Desde EL FARO
La tortura y vejámenes sufridos por dos miembros de la Policía Nacional por parte de comunarios de Mallku Khota motivan esta nota. El hecho coincide con el segundo aniversario del cruel asesinato de cuatro policías en Uncía, cuyas viudas siguen peregrinando demandando justicia y con el cuarto año del brutal ajusticiamiento de 11 presuntos delincuentes por una turba en Achacachi. Empiezo señalando que la gravedad de los hechos anotados desvirtúa las más o menos legítimas reivindicaciones colectivas que habrían motivado las violencias aquí cuestionadas. Se trata de razones y causas que no abordo en estas líneas.
Dada la recurrencia y carácter no anecdótico de este tipo de manifestaciones ante el conflicto, ya no basta que voceros gubernamentales, antropólogos, sociólogos y los promotores de la justicia plural gasten energía aclarando, por todos los medios posibles, que esas prácticas y los linchamientos son delitos y que “no hacen parte de la justicia comunitaria”. Lo preocupante es que en estos y otros casos se evidencia que los perpetradores de estas formas de “ajusticiamiento” se respaldan en el derecho que les reconocería el ejercicio de estas prácticas ancestrales, las cuales son inadecuadamente concebidas como justicia comunitaria.
Esta apropiación incorrecta y temeraria de la “justicia comunitaria” tiene varias aristas a considerar. Una tiene que ver con el hecho de que autoridades tradicionales y comunidades se acogen al pacto de silencio avalando ese violento proceder en defensa de algún “bien o interés superior colectivo”, que la tradición, la pobreza o extrema precariedad de vida justifican. Segunda, no se descarta la instrumentalización del discurso de moda, que idealiza la “justicia comunitaria” para dirimir disputas internas de poder o defender otros intereses no muy santos, poco comunitarios y nada constitucionales (léase avasallamientos, contrabando y narcotráfico). Una tercera tendría que ver con la aceptación o “tolerancia” social de formas de “disciplinamiento” que implican sufrimiento corporal e inclusive la muerte. Detrás de esta cultura del castigo prevalecen valores tradicionales profundamente autoritarios.

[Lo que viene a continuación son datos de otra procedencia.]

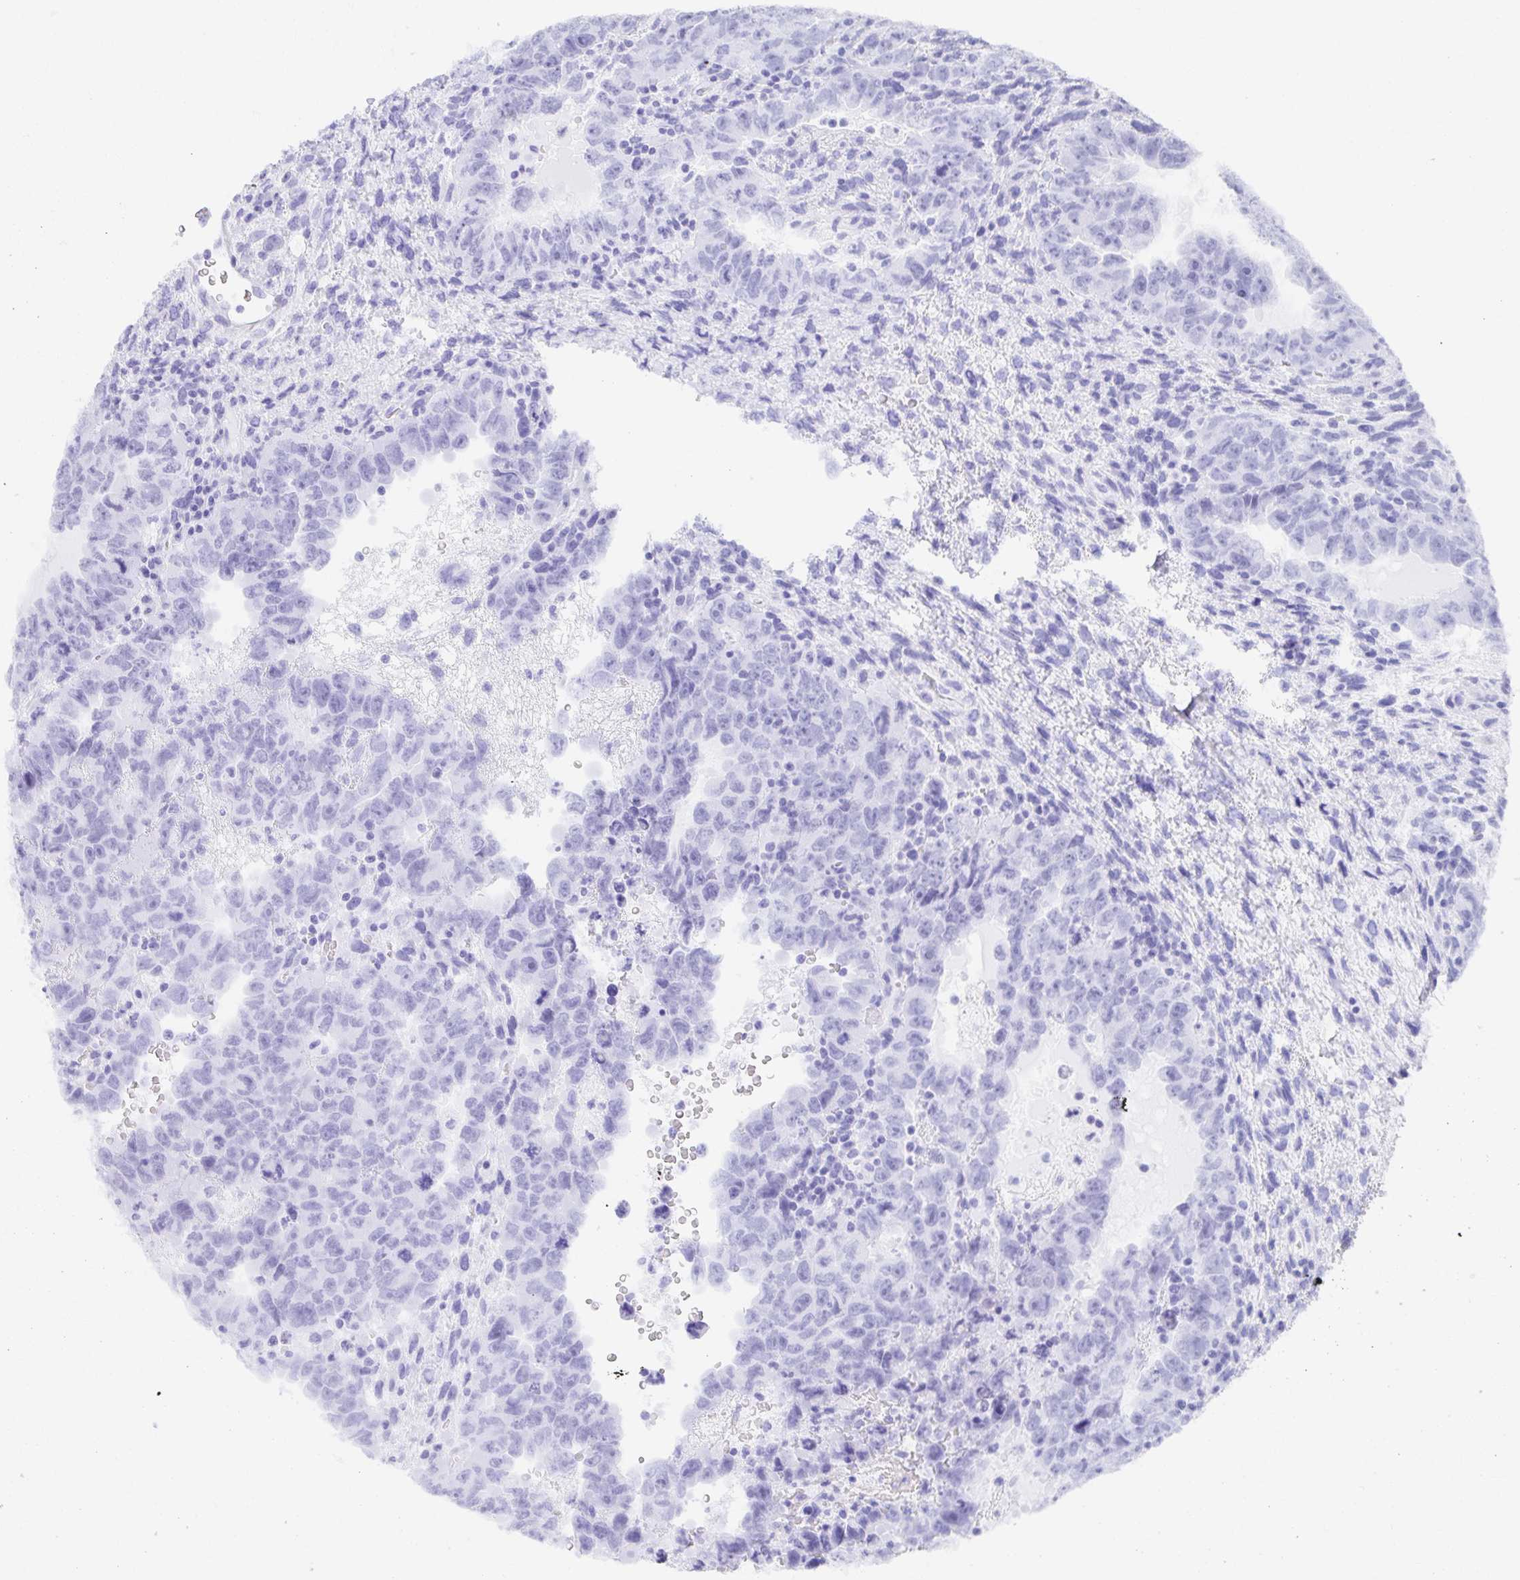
{"staining": {"intensity": "negative", "quantity": "none", "location": "none"}, "tissue": "testis cancer", "cell_type": "Tumor cells", "image_type": "cancer", "snomed": [{"axis": "morphology", "description": "Carcinoma, Embryonal, NOS"}, {"axis": "topography", "description": "Testis"}], "caption": "Tumor cells show no significant expression in testis embryonal carcinoma. Brightfield microscopy of immunohistochemistry (IHC) stained with DAB (3,3'-diaminobenzidine) (brown) and hematoxylin (blue), captured at high magnification.", "gene": "CHAT", "patient": {"sex": "male", "age": 24}}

Se trata de una cultura ajena al proceso histórico de construcción de la noción de los Derechos Humanos que germinó a partir de la Revolución Francesa para derivar en un ordenamiento legal en permanente avance que tipifica estas violencias como delito y tortura. Por ello, si bien resulta sociológicamente explicable que estos “procedimientos” sean tolerados por algunos grupos humanos que no aceptan ni se someten a la ley, esta realidad es ética, humanitaria y socialmente inaceptable.
Dicho esto, queda claro que no hicimos lo suficiente para dar a conocer la dimensión virtuosa de algunas prácticas de justicia comunitaria que aportarían a eludir interminables procesos en la también burocrática imperfecta justicia ordinaria. Pareciera que los “descolonizadores” de la justicia no pensaron en las consecuencias del discurso idealizador de lo ancestral evidenciándose la contradicción existente entre teoría y realidad. Lo cierto es que la Ley no funciona en estos parajes definidos como “zonas rojas” sin ley y sin Estado, no siendo creíble la promesa oficial de que se agotarán todos los recursos para hacer respetar la vida y la Constitución. Sobran razones para este escepticismo, basta revisar la prensa cotidiana para verificar dónde están las prioridades de la persecución judicial.